Start of Supplied data

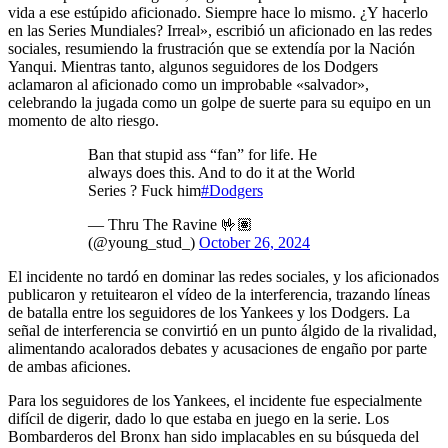
vida a ese estúpido aficionado. Siempre hace lo mismo. ¿Y hacerlo
en las Series Mundiales? Irreal», escribió un aficionado en las redes
sociales, resumiendo la frustración que se extendía por la Nación
Yanqui. Mientras tanto, algunos seguidores de los Dodgers
aclamaron al aficionado como un improbable «salvador»,
celebrando la jugada como un golpe de suerte para su equipo en un
momento de alto riesgo.
Ban that stupid ass “fan” for life. He
always does this. And to do it at the World
Series ? Fuck him
#Dodgers
— Thru The Ravine 🤟🏽
(@young_stud_)
October 26, 2024
El incidente no tardó en dominar las redes sociales, y los aficionados
publicaron y retuitearon el vídeo de la interferencia, trazando líneas
de batalla entre los seguidores de los Yankees y los Dodgers. La
señal de interferencia se convirtió en un punto álgido de la rivalidad,
alimentando acalorados debates y acusaciones de engaño por parte
de ambas aficiones.
Para los seguidores de los Yankees, el incidente fue especialmente
difícil de digerir, dado lo que estaba en juego en la serie. Los
Bombarderos del Bronx han sido implacables en su búsqueda del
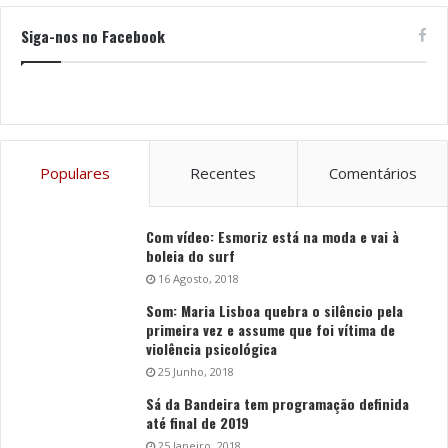
Siga-nos no Facebook
Populares
Recentes
Comentários
Com vídeo: Esmoriz está na moda e vai à
boleia do surf
16 Agosto, 2018
Som: Maria Lisboa quebra o silêncio pela
primeira vez e assume que foi vítima de
violência psicológica
25 Junho, 2018
Sá da Bandeira tem programação definida
até final de 2019
25 Janeiro, 2018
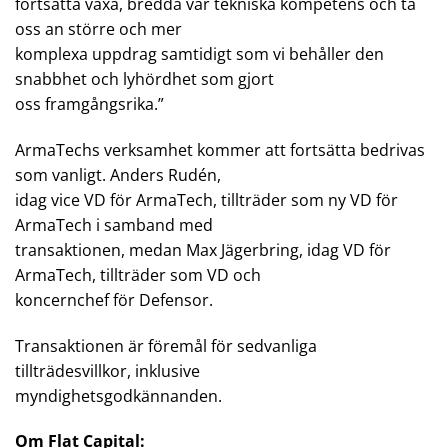
fortsätta växa, bredda vår tekniska kompetens och ta
oss an större och mer
komplexa uppdrag samtidigt som vi behåller den
snabbhet och lyhördhet som gjort
oss framgångsrika.”
ArmaTechs verksamhet kommer att fortsätta bedrivas
som vanligt. Anders Rudén,
idag vice VD för ArmaTech, tillträder som ny VD för
ArmaTech i samband med
transaktionen, medan Max Jägerbring, idag VD för
ArmaTech, tillträder som VD och
koncernchef för Defensor.
Transaktionen är föremål för sedvanliga
tillträdesvillkor, inklusive
myndighetsgodkännanden.
Om Flat Capital:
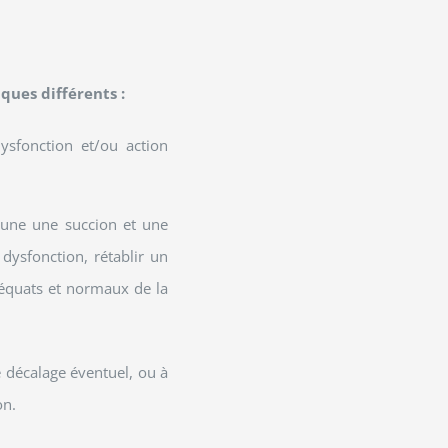
ques différents :
dysfonction et/ou action
à une une succion et une
dysfonction, rétablir un
équats et normaux de la
le décalage éventuel, ou à
on.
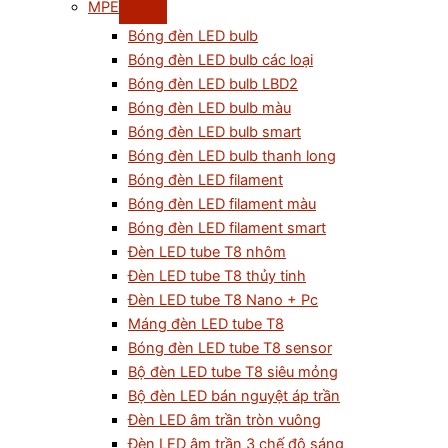
MPE
Bóng đèn LED bulb
Bóng đèn LED bulb các loại
Bóng đèn LED bulb LBD2
Bóng đèn LED bulb màu
Bóng đèn LED bulb smart
Bóng đèn LED bulb thanh long
Bóng đèn LED filament
Bóng đèn LED filament màu
Bóng đèn LED filament smart
Đèn LED tube T8 nhôm
Đèn LED tube T8 thủy tinh
Đèn LED tube T8 Nano + Pc
Máng đèn LED tube T8
Bóng đèn LED tube T8 sensor
Bộ đèn LED tube T8 siêu mỏng
Bộ đèn LED bán nguyệt áp trần
Đèn LED âm trần tròn vuông
Đèn LED âm trần 3 chế độ sáng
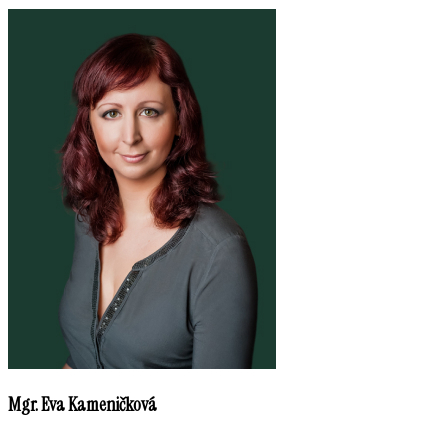
Mgr. Eva Kameničková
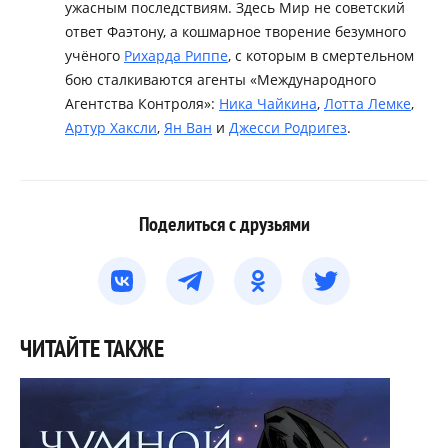
ужасным последствиям. Здесь Мир не советский
ответ Фаэтону, а кошмарное творение безумного
учёного
Рихарда Риппе
, с которым в смертельном
бою сталкиваются агенты «Международного
Агентства Контроля»:
Ника Чайкина
,
Лотта Лемке
,
Артур Хаксли
,
Ян Ван
и
Джесси Родригез
.
Поделиться с друзьями
ЧИТАЙТЕ ТАКЖЕ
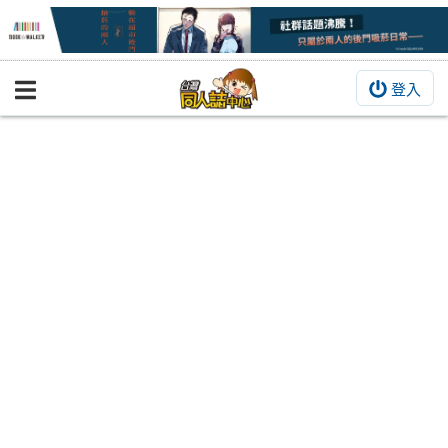
登入
BOOKY書集倉庫
同人作品
同人誌
同人周邊
同人數位作品
活動&消息
同人誌活動
最新消息
同人相關店家
宣傳&交流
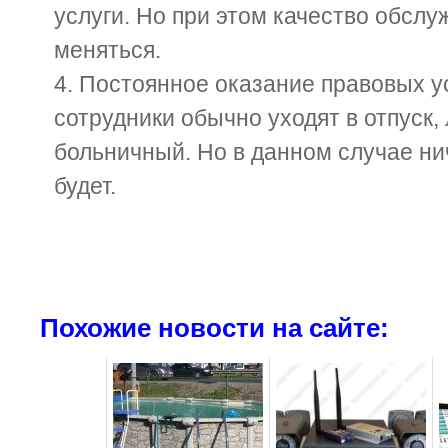
услуги. Но при этом качество обслу
меняться.
Постоянное оказание правовых у
сотрудники обычно уходят в отпуск,
больничный. Но в данном случае ни
будет.
Похожие новости на сайте:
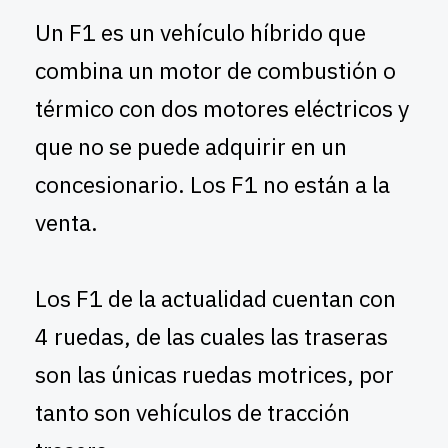
Un F1 es un vehículo híbrido que
combina un motor de combustión o
térmico con dos motores eléctricos y
que no se puede adquirir en un
concesionario. Los F1 no están a la
venta.
Los F1 de la actualidad cuentan con
4 ruedas, de las cuales las traseras
son las únicas ruedas motrices, por
tanto son vehículos de tracción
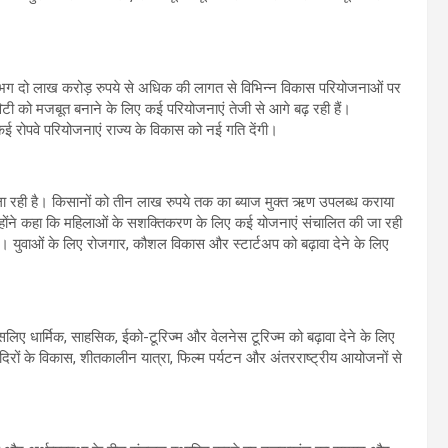
 लगभग दो लाख करोड़ रुपये से अधिक की लागत से विभिन्न विकास परियोजनाओं पर
विटी को मजबूत बनाने के लिए कई परियोजनाएं तेजी से आगे बढ़ रही हैं।
रोपवे परियोजनाएं राज्य के विकास को नई गति देंगी।
ला रही है। किसानों को तीन लाख रुपये तक का ब्याज मुक्त ऋण उपलब्ध कराया
्होंने कहा कि महिलाओं के सशक्तिकरण के लिए कई योजनाएं संचालित की जा रही
। युवाओं के लिए रोजगार, कौशल विकास और स्टार्टअप को बढ़ावा देने के लिए
 इसलिए धार्मिक, साहसिक, ईको-टूरिज्म और वेलनेस टूरिज्म को बढ़ावा देने के लिए
िरों के विकास, शीतकालीन यात्रा, फिल्म पर्यटन और अंतरराष्ट्रीय आयोजनों से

End of Supplied data

| Your instructions |
Copy out the text of all the records above line for line, without changing anything and leaving out the pictures.

| Written response |
vida a ese estúpido aficionado. Siempre hace lo mismo. ¿Y hacerlo
en las Series Mundiales? Irreal», escribió un aficionado en las redes
sociales, resumiendo la frustración que se extendía por la Nación
Yanqui. Mientras tanto, algunos seguidores de los Dodgers
aclamaron al aficionado como un improbable «salvador»,
celebrando la jugada como un golpe de suerte para su equipo en un
momento de alto riesgo.
Ban that stupid ass “fan” for life. He
always does this. And to do it at the World
Series ? Fuck him
#Dodgers
— Thru The Ravine 🤟🏽
(@young_stud_)
October 26, 2024
El incidente no tardó en dominar las redes sociales, y los aficionados
publicaron y retuitearon el vídeo de la interferencia, trazando líneas
de batalla entre los seguidores de los Yankees y los Dodgers. La
señal de interferencia se convirtió en un punto álgido de la rivalidad,
alimentando acalorados debates y acusaciones de engaño por parte
de ambas aficiones.
Para los seguidores de los Yankees, el incidente fue especialmente
difícil de digerir, dado lo que estaba en juego en la serie. Los
Bombarderos del Bronx han sido implacables en su búsqueda del
Siga-nos no Facebook
Populares
Recentes
Comentários
Com vídeo: Esmoriz está na moda e vai à
boleia do surf
16 Agosto, 2018
Som: Maria Lisboa quebra o silêncio pela
primeira vez e assume que foi vítima de
violência psicológica
25 Junho, 2018
Sá da Bandeira tem programação definida
até final de 2019
25 Janeiro, 2018
fortsätta växa, bredda vår tekniska kompetens och ta
oss an större och mer
komplexa uppdrag samtidigt som vi behåller den
snabbhet och lyhördhet som gjort
oss framgångsrika.”
ArmaTechs verksamhet kommer att fortsätta bedrivas
som vanligt. Anders Rudén,
idag vice VD för ArmaTech, tillträder som ny VD för
ArmaTech i samband med
transaktionen, medan Max Jägerbring, idag VD för
ArmaTech, tillträder som VD och
koncernchef för Defensor.
Transaktionen är föremål för sedvanliga
tillträdesvillkor, inklusive
myndighetsgodkännanden.
Om Flat Capital:
ques différents :
dysfonction et/ou action
à une une succion et une
dysfonction, rétablir un
équats et normaux de la
le décalage éventuel, ou à
on.
MPE
Bóng đèn LED bulb
Bóng đèn LED bulb các loại
Bóng đèn LED bulb LBD2
Bóng đèn LED bulb màu
Bóng đèn LED bulb smart
Bóng đèn LED bulb thanh long
Bóng đèn LED filament
Bóng đèn LED filament màu
Bóng đèn LED filament smart
Đèn LED tube T8 nhôm
Đèn LED tube T8 thủy tinh
Đèn LED tube T8 Nano + Pc
Máng đèn LED tube T8
Bóng đèn LED tube T8 sensor
Bộ đèn LED tube T8 siêu mỏng
Bộ đèn LED bán nguyệt áp trần
Đèn LED âm trần tròn vuông
Đèn LED âm trần 3 chế độ sáng
Mgr. Eva Kameničková
ужасным последствиям. Здесь Мир не советский
ответ Фаэтону, а кошмарное творение безумного
учёного
Рихарда Риппе
, с которым в смертельном
бою сталкиваются агенты «Международного
Агентства Контроля»:
Ника Чайкина
,
Лотта Лемке
,
Артур Хаксли
,
Ян Ван
и
Джесси Родригез
.
Поделиться с друзьями
ЧИТАЙТЕ ТАКЖЕ
登入
BOOKY書集倉庫
同人作品
同人誌
同人周邊
同人數位作品
活動&消息
同人誌活動
最新消息
同人相關店家
宣傳&交流
услуги. Но при этом качество обслу
меняться.
Постоянное оказание правовых у
сотрудники обычно уходят в отпуск,
больничный. Но в данном случае ни
будет.
Похожие новости на сайте:
Un F1 es un vehículo híbrido que
combina un motor de combustión o
térmico con dos motores eléctricos y
que no se puede adquirir en un
concesionario. Los F1 no están a la
venta.
Los F1 de la actualidad cuentan con
4 ruedas, de las cuales las traseras
son las únicas ruedas motrices, por
tanto son vehículos de tracción
 लगभग दो लाख करोड़ रुपये से अधिक की लागत से विभिन्न विकास परियोजनाओं पर
विटी को मजबूत बनाने के लिए कई परियोजनाएं तेजी से आगे बढ़ रही हैं।
रोपवे परियोजनाएं राज्य के विकास को नई गति देंगी।
ला रही है। किसानों को तीन लाख रुपये तक का ब्याज मुक्त ऋण उपलब्ध कराया
्होंने कहा कि महिलाओं के सशक्तिकरण के लिए कई योजनाएं संचालित की जा रही
। युवाओं के लिए रोजगार, कौशल विकास और स्टार्टअप को बढ़ावा देने के लिए
 इसलिए धार्मिक, साहसिक, ईको-टूरिज्म और वेलनेस टूरिज्म को बढ़ावा देने के लिए
िरों के विकास, शीतकालीन यात्रा, फिल्म पर्यटन और अंतरराष्ट्रीय आयोजनों से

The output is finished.